Homerton Cricket Club

Personnel
- Chairman: Gary Horsman

Team information
- Established: by 1800
- Last match: 1808 (reconstituted in 2012)
- Home venue: Homerton

History
- Notable players: Felix Ladbroke Thomas Vigne Lord Frederick Beauclerk

= Homerton Cricket Club =

Historical English cricket team

Homerton Cricket Club was based in Homerton, Hackney and played historically important matches during the first decade of the 19th century. The club had been established in the 18th century and it first came to notice in 1800 when it played the strong Montpelier team. In 1801, Homerton defeated Marylebone Cricket Club (MCC) at Lord's Old Ground by 181 runs.

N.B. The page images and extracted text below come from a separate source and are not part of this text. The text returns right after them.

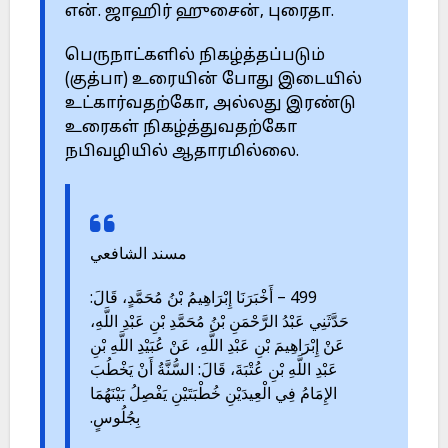
என். ஜாஹிர் ஹுசைன், புரைதா.
பெருநாட்களில் நிகழ்த்தப்படும்
(குத்பா) உரையின் போது இடையில்
உட்கார்வதற்கோ, அல்லது இரண்டு
உரைகள் நிகழ்த்துவதற்கோ
நபிவழியில் ஆதாரமில்லை.
مسند الشافعي
499 – أَخْبَرَنَا إِبْرَاهِيمُ بْنُ مُحَمَّدٍ، قَالَ:
حَدَّثَنِي عَبْدُ الرَّحْمَنِ بْنُ مُحَمَّدِ بْنِ عَبْدِ اللَّهِ،
عَنْ إِبْرَاهِيمَ بْنِ عَبْدِ اللَّهِ، عَنْ عُبَيْدِ اللَّهِ بْنِ
عَبْدِ اللَّهِ بْنِ عُتْبَةَ، قَالَ: السُّنَّةُ أَنْ يَخْطُبَ
الإِمَامُ فِي الْعِيدَيْنِ خُطْبَتَيْنِ يَفْصِلُ بَيْنَهُمَا
بِجُلُوسٍ.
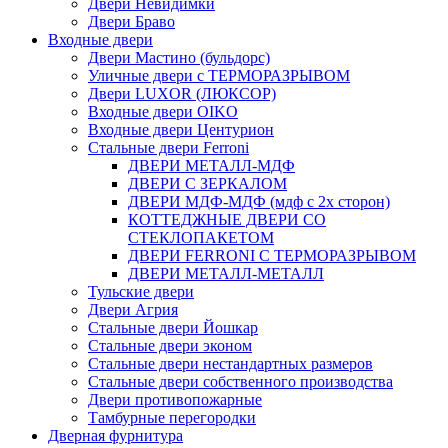
Двери Невидимки
Двери Браво
Входные двери
Двери Мастино (бульдорс)
Уличные двери с ТЕРМОРАЗРЫВОМ
Двери LUXOR (ЛЮКСОР)
Входные двери OIKO
Входные двери Центурион
Стальные двери Ferroni
ДВЕРИ МЕТАЛЛ-МДФ
ДВЕРИ С ЗЕРКАЛОМ
ДВЕРИ МДФ-МДФ (мдф с 2х сторон)
КОТТЕДЖНЫЕ ДВЕРИ СО
СТЕКЛОПАКЕТОМ
ДВЕРИ FERRONI С ТЕРМОРАЗРЫВОМ
ДВЕРИ МЕТАЛЛ-МЕТАЛЛ
Тульские двери
Двери Агрия
Стальные двери Йошкар
Стальные двери эконом
Стальные двери нестандартных размеров
Стальные двери собственного производства
Двери противопожарные
Тамбурные перегородки
Дверная фурнитура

Homerton's first important match was in June 1804 when a combined MCC/Homerton XI lost to Hampshire at Lord's by 6 wkts.

Homerton's period of renown ended in 1808 when, despite four given men, the team was well-beaten by MCC in its last important match. In the same year, Homerton lost twice to Essex in minor matches.

The club disappeared from the sources after 1808 and disbanded at some point. It must have lost personnel to military duties in the Napoleonic War which had a disastrous impact on cricket at the time.

Homerton Cricket Club was reconstituted in 2012 under Gary Horsman, then president of Chats Palace CC. The reconstitution was agreed at an extraordinary AGM and formalised by a unanimous vote carrying the motion forward. The club plays fixtures in and around Hackney and is a founding member of the Victoria Park Community Cricket League.